Page layout parsing data:

◆ ◆ ◆ ◆

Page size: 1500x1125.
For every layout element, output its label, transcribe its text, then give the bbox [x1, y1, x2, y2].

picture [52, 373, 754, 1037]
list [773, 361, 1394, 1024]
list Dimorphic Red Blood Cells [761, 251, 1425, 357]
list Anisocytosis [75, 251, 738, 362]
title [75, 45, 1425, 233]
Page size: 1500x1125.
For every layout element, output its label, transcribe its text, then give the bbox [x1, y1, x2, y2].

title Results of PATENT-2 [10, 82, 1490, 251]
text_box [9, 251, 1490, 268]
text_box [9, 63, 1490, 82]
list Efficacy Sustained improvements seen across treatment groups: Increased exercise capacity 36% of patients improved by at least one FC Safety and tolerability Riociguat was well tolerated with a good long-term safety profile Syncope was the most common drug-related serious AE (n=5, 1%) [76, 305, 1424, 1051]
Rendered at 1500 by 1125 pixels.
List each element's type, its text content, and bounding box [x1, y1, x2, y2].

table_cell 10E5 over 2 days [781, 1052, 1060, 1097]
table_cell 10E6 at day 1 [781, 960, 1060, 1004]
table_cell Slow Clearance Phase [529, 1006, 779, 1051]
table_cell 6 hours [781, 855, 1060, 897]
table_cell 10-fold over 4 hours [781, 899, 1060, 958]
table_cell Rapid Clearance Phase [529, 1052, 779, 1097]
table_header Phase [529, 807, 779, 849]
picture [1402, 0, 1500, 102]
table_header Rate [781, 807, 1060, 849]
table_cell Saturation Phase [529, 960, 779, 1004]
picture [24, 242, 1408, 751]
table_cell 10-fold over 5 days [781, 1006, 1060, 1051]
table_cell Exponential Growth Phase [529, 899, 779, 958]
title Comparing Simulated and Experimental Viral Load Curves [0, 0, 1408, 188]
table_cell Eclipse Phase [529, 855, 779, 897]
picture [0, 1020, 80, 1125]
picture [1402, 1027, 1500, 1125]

◆ ◆ ◆ ◆

The records above are to be repeated in full, word for word.

Page size: 1500x1125.
For every layout element, output its label, transcribe its text, then give the bbox [x1, y1, x2, y2].

picture [52, 373, 754, 1037]
list [773, 361, 1394, 1024]
list Dimorphic Red Blood Cells [761, 251, 1425, 357]
list Anisocytosis [75, 251, 738, 362]
title [75, 45, 1425, 233]
Page size: 1500x1125.
For every layout element, output its label, transcribe its text, then give the bbox [x1, y1, x2, y2].

title Results of PATENT-2 [10, 82, 1490, 251]
text_box [9, 251, 1490, 268]
text_box [9, 63, 1490, 82]
list Efficacy Sustained improvements seen across treatment groups: Increased exercise capacity 36% of patients improved by at least one FC Safety and tolerability Riociguat was well tolerated with a good long-term safety profile Syncope was the most common drug-related serious AE (n=5, 1%) [76, 305, 1424, 1051]
Rendered at 1500 by 1125 pixels.
List each element's type, its text content, and bounding box [x1, y1, x2, y2].

table_cell 10E5 over 2 days [781, 1052, 1060, 1097]
table_cell 10E6 at day 1 [781, 960, 1060, 1004]
table_cell Slow Clearance Phase [529, 1006, 779, 1051]
table_cell 6 hours [781, 855, 1060, 897]
table_cell 10-fold over 4 hours [781, 899, 1060, 958]
table_cell Rapid Clearance Phase [529, 1052, 779, 1097]
table_header Phase [529, 807, 779, 849]
picture [1402, 0, 1500, 102]
table_header Rate [781, 807, 1060, 849]
table_cell Saturation Phase [529, 960, 779, 1004]
picture [24, 242, 1408, 751]
table_cell 10-fold over 5 days [781, 1006, 1060, 1051]
table_cell Exponential Growth Phase [529, 899, 779, 958]
title Comparing Simulated and Experimental Viral Load Curves [0, 0, 1408, 188]
table_cell Eclipse Phase [529, 855, 779, 897]
picture [0, 1020, 80, 1125]
picture [1402, 1027, 1500, 1125]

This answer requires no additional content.